## Textblock
_ _ _

# Objekte erstellen, wenn der Klassen-Name als String vorliegt



## KippenKarl (22. Jan 2007)

Hallo,
ich programmiere gerade einen Programm, dass einen Java-Wettbewerb auswertet, zu dem jeder Teilnehmer eine *.java-Datei, also eine eigene Klasse abgibt. Nun muss von jeder abgegebenen Klasse mindestens einmal ein Objekt in meinen Programm erstellt werden. Allerdings weiß ich vorher nicht, wieviele java-Dateien abgegeben werden, außerdem nicht wie sie heißen.
Ich suche nun nach einer automatisierten Möglichkeit, aus einer unbekannten Anzahl von Klassen-Dateien Objekte zu erzeugen. Ich kann natürlich die Datei-Namen als String-Array einlesen, aber sobald ich ein Objekt initialisieren will, muss ich ja den Klassen-Typ angeben, und als Variabel-TYP kann man nicht einfach einen Variabel-WERT (z.B. einen String) benutzen.
Ich suche  also eine Befehl/eine Befehlsfolge, die sagt:


```
//(Lese Verzeichnis-Inhalt als String-Array datname[] ein)
    for (i=0; i<datname.length; i++)
    {
     object obj[i] = ein neues Objekt der Klasse mit dem Namen datname[i] //das muss doch irgendwie möglich sein?
    }
```
Ich hoffe, ich habe das Problem halbwegs verständlich umrissen. Für Hilfe wäre ich sehr dankbar. Eine schöne Woche wünscht
Jakob


----------



## Der Müde Joe (22. Jan 2007)

Klassen laden via Name...hmmm....Reflection

java.lang.Class


----------



## Marco13 (22. Jan 2007)

Ja, das geht sogar ohne "echte" Reflection: Klasse holen

Class clazz = Class.forName(meinName);

Neue Instanz erzeugen:

http://java.sun.com/j2se/1.4.2/docs/api/java/lang/Class.html#newInstance()


----------



## KippenKarl (25. Jan 2007)

Danke!! Hat geklappt. Langsam gefällt mir dieses Java echt gut... Da ich nicht registriert bin, kann ich leider das hier nicht als erledigt abhaken.


----------



## Leroy42 (25. Jan 2007)

KippenKarl hat gesagt.:
			
		

> Da ich nicht registriert *bin*, kann ich leider das hier nicht als erledigt abhaken.



Ja, das ist wirklich ein schweres Los nicht registriert zu sein.
Z.B. bekommst du jetzt keine email-Benachrichtigung daß ich
einen Folgepost geschrieben habe.

Aber da kann man wohl nix machen; echt schade!  :cry: 
( :bae: )


----------

_ _ _

## Quelldaten
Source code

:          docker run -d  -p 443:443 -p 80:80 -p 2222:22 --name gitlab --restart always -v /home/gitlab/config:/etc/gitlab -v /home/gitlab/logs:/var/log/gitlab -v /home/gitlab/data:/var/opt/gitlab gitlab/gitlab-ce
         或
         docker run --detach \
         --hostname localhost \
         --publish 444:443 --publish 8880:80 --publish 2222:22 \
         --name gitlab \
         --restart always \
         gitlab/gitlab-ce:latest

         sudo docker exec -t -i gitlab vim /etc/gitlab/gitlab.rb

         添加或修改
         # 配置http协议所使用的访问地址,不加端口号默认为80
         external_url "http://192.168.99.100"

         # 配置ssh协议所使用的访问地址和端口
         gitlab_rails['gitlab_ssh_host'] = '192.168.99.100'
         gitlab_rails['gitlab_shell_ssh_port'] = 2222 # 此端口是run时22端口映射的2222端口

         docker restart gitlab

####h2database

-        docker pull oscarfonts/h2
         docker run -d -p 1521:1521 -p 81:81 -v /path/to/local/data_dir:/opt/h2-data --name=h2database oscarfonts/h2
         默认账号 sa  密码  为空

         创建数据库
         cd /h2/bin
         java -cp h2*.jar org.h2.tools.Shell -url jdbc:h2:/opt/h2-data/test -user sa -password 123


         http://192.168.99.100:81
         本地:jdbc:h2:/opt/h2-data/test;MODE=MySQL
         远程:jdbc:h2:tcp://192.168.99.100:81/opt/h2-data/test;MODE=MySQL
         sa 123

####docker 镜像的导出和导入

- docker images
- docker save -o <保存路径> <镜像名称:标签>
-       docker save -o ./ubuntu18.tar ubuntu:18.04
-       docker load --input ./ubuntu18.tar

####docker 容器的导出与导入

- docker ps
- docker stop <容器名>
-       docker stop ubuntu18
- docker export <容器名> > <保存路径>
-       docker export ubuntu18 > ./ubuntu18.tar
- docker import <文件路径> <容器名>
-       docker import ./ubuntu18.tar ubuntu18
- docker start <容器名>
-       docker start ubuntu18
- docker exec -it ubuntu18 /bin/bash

_ _ _

## Anforderung
Beantworte diese Fragen zum Textblock:
1. Welche Art von Datei gibt jeder Teilnehmer des Wettbewerbs ab?
2. Mit welcher Anweisung holt Marco13 die Klasse?
3. Aus welchem Grund kann KippenKarl den Thread nicht als erledigt abhaken?
Stütze dich ausschließlich auf den Textblock und nicht auf die Zeilen.

## Ergebnis
1. Eine *.java-Datei, also eine eigene Klasse.
2. Mit der Anweisung Class clazz = Class.forName(meinName);
3. Weil er nicht registriert ist.